Saved data entries:

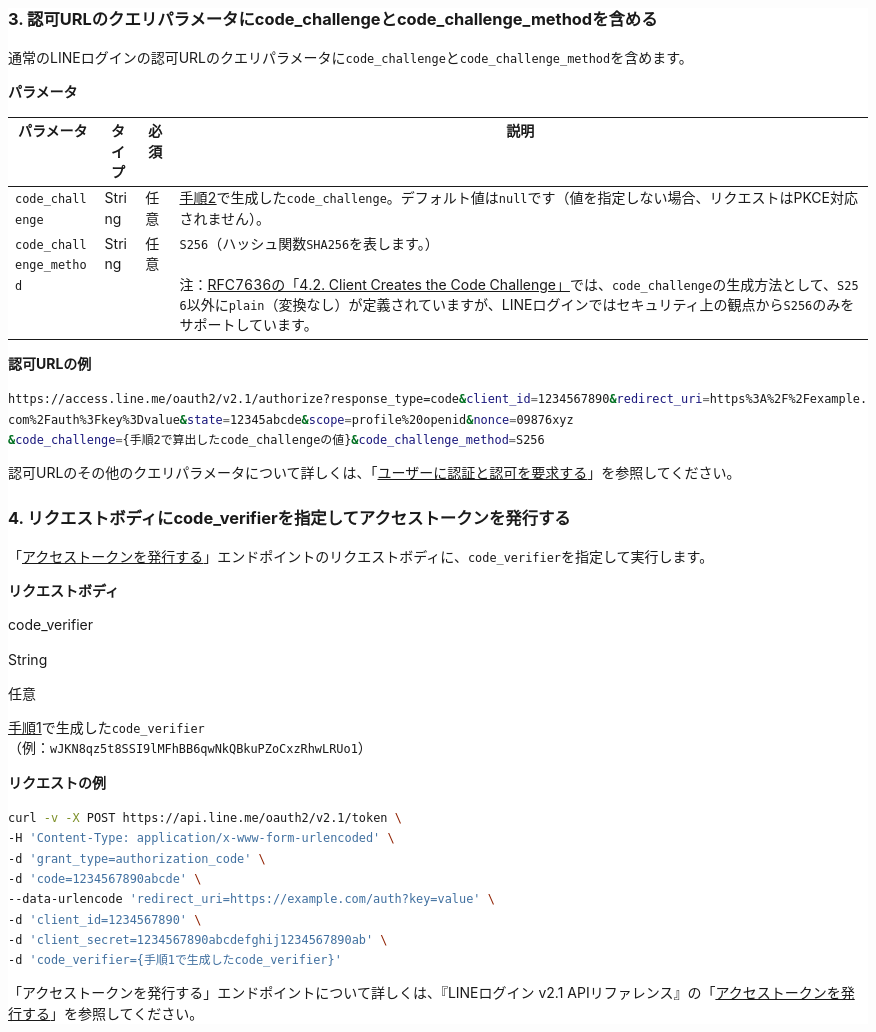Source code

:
 ```js
```

### 3\. 認可URLのクエリパラメータにcode\_challengeとcode\_challenge\_methodを含める

通常のLINEログインの認可URLのクエリパラメータに`code_challenge`と`code_challenge_method`を含めます。

**パラメータ**

| パラメータ | タイプ | 必須 | 説明 |
| --- | --- | --- | --- |
| `code_challenge` | String | 任意 | [手順2](#generate-code-challenge)で生成した`code_challenge`。デフォルト値は`null`です（値を指定しない場合、リクエストはPKCE対応されません）。 |
| `code_challenge_method` | String | 任意 | `S256`（ハッシュ関数`SHA256`を表します。）<br/><br/>注：[RFC7636の「4.2. Client Creates the Code Challenge」](https://datatracker.ietf.org/doc/html/rfc7636#section-4.2)では、`code_challenge`の生成方法として、`S256`以外に`plain`（変換なし）が定義されていますが、LINEログインではセキュリティ上の観点から`S256`のみをサポートしています。 |

**認可URLの例**

```sh
https://access.line.me/oauth2/v2.1/authorize?response_type=code&client_id=1234567890&redirect_uri=https%3A%2F%2Fexample.com%2Fauth%3Fkey%3Dvalue&state=12345abcde&scope=profile%20openid&nonce=09876xyz
&code_challenge={手順2で算出したcode_challengeの値}&code_challenge_method=S256
```

認可URLのその他のクエリパラメータについて詳しくは、「[ユーザーに認証と認可を要求する](https://developers.line.biz/ja/docs/line-login/integrate-line-login/#making-an-authorization-request)」を参照してください。

### 4\. リクエストボディにcode\_verifierを指定してアクセストークンを発行する

「[アクセストークンを発行する](https://developers.line.biz/ja/reference/line-login/#issue-access-token)」エンドポイントのリクエストボディに、`code_verifier`を指定して実行します。

**リクエストボディ**

code\_verifier

String

任意

[手順1](#generate-code-verifier)で生成した`code_verifier`  
（例：`wJKN8qz5t8SSI9lMFhBB6qwNkQBkuPZoCxzRhwLRUo1`）

**リクエストの例**

```sh
curl -v -X POST https://api.line.me/oauth2/v2.1/token \
-H 'Content-Type: application/x-www-form-urlencoded' \
-d 'grant_type=authorization_code' \
-d 'code=1234567890abcde' \
--data-urlencode 'redirect_uri=https://example.com/auth?key=value' \
-d 'client_id=1234567890' \
-d 'client_secret=1234567890abcdefghij1234567890ab' \
-d 'code_verifier={手順1で生成したcode_verifier}'
```

「アクセストークンを発行する」エンドポイントについて詳しくは、『LINEログイン v2.1 APIリファレンス』の「[アクセストークンを発行する](https://developers.line.biz/ja/reference/line-login/#issue-access-token)」を参照してください。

What needs to be done >> Retype the data in full. Images do not go in the copy.

Exercise response >>
Source code

:
 ```js
```

### 3\. 認可URLのクエリパラメータにcode\_challengeとcode\_challenge\_methodを含める

通常のLINEログインの認可URLのクエリパラメータに`code_challenge`と`code_challenge_method`を含めます。

**パラメータ**

| パラメータ | タイプ | 必須 | 説明 |
| --- | --- | --- | --- |
| `code_challenge` | String | 任意 | [手順2](#generate-code-challenge)で生成した`code_challenge`。デフォルト値は`null`です（値を指定しない場合、リクエストはPKCE対応されません）。 |
| `code_challenge_method` | String | 任意 | `S256`（ハッシュ関数`SHA256`を表します。）<br/><br/>注：[RFC7636の「4.2. Client Creates the Code Challenge」](https://datatracker.ietf.org/doc/html/rfc7636#section-4.2)では、`code_challenge`の生成方法として、`S256`以外に`plain`（変換なし）が定義されていますが、LINEログインではセキュリティ上の観点から`S256`のみをサポートしています。 |

**認可URLの例**

```sh
https://access.line.me/oauth2/v2.1/authorize?response_type=code&client_id=1234567890&redirect_uri=https%3A%2F%2Fexample.com%2Fauth%3Fkey%3Dvalue&state=12345abcde&scope=profile%20openid&nonce=09876xyz
&code_challenge={手順2で算出したcode_challengeの値}&code_challenge_method=S256
```

認可URLのその他のクエリパラメータについて詳しくは、「[ユーザーに認証と認可を要求する](https://developers.line.biz/ja/docs/line-login/integrate-line-login/#making-an-authorization-request)」を参照してください。

### 4\. リクエストボディにcode\_verifierを指定してアクセストークンを発行する

「[アクセストークンを発行する](https://developers.line.biz/ja/reference/line-login/#issue-access-token)」エンドポイントのリクエストボディに、`code_verifier`を指定して実行します。

**リクエストボディ**

code\_verifier

String

任意

[手順1](#generate-code-verifier)で生成した`code_verifier`  
（例：`wJKN8qz5t8SSI9lMFhBB6qwNkQBkuPZoCxzRhwLRUo1`）

**リクエストの例**

```sh
curl -v -X POST https://api.line.me/oauth2/v2.1/token \
-H 'Content-Type: application/x-www-form-urlencoded' \
-d 'grant_type=authorization_code' \
-d 'code=1234567890abcde' \
--data-urlencode 'redirect_uri=https://example.com/auth?key=value' \
-d 'client_id=1234567890' \
-d 'client_secret=1234567890abcdefghij1234567890ab' \
-d 'code_verifier={手順1で生成したcode_verifier}'
```

「アクセストークンを発行する」エンドポイントについて詳しくは、『LINEログイン v2.1 APIリファレンス』の「[アクセストークンを発行する](https://developers.line.biz/ja/reference/line-login/#issue-access-token)」を参照してください。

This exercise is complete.